■ Exercise objective ■
Go through the data underneath and copy every line exactly.

■ Data shown ■
== Segment start ==

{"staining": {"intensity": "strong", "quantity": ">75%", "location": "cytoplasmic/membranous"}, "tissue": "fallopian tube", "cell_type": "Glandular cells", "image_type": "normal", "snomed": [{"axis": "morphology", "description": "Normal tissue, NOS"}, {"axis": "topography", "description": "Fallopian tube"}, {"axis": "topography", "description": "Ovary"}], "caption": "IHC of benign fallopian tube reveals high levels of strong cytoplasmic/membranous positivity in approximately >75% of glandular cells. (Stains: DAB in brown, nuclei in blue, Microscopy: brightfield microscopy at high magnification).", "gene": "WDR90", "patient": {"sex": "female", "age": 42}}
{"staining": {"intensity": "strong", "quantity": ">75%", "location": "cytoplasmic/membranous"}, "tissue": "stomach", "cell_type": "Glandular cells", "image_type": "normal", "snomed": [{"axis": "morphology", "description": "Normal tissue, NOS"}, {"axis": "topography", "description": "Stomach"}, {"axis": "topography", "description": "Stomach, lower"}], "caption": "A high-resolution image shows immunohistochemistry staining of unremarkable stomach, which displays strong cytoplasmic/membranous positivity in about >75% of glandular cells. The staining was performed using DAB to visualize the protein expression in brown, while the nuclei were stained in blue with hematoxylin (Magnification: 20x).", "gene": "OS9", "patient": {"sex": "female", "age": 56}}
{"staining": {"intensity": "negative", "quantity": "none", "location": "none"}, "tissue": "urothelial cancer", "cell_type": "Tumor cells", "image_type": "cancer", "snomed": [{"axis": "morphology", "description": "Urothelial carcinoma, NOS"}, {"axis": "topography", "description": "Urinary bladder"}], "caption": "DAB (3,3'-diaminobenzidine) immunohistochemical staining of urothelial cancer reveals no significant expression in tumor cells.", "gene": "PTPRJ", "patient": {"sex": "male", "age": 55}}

== Segment end ==

■ Exercise output ■
{"staining": {"intensity": "strong", "quantity": ">75%", "location": "cytoplasmic/membranous"}, "tissue": "fallopian tube", "cell_type": "Glandular cells", "image_type": "normal", "snomed": [{"axis": "morphology", "description": "Normal tissue, NOS"}, {"axis": "topography", "description": "Fallopian tube"}, {"axis": "topography", "description": "Ovary"}], "caption": "IHC of benign fallopian tube reveals high levels of strong cytoplasmic/membranous positivity in approximately >75% of glandular cells. (Stains: DAB in brown, nuclei in blue, Microscopy: brightfield microscopy at high magnification).", "gene": "WDR90", "patient": {"sex": "female", "age": 42}}
{"staining": {"intensity": "strong", "quantity": ">75%", "location": "cytoplasmic/membranous"}, "tissue": "stomach", "cell_type": "Glandular cells", "image_type": "normal", "snomed": [{"axis": "morphology", "description": "Normal tissue, NOS"}, {"axis": "topography", "description": "Stomach"}, {"axis": "topography", "description": "Stomach, lower"}], "caption": "A high-resolution image shows immunohistochemistry staining of unremarkable stomach, which displays strong cytoplasmic/membranous positivity in about >75% of glandular cells. The staining was performed using DAB to visualize the protein expression in brown, while the nuclei were stained in blue with hematoxylin (Magnification: 20x).", "gene": "OS9", "patient": {"sex": "female", "age": 56}}
{"staining": {"intensity": "negative", "quantity": "none", "location": "none"}, "tissue": "urothelial cancer", "cell_type": "Tumor cells", "image_type": "cancer", "snomed": [{"axis": "morphology", "description": "Urothelial carcinoma, NOS"}, {"axis": "topography", "description": "Urinary bladder"}], "caption": "DAB (3,3'-diaminobenzidine) immunohistochemical staining of urothelial cancer reveals no significant expression in tumor cells.", "gene": "PTPRJ", "patient": {"sex": "male", "age": 55}}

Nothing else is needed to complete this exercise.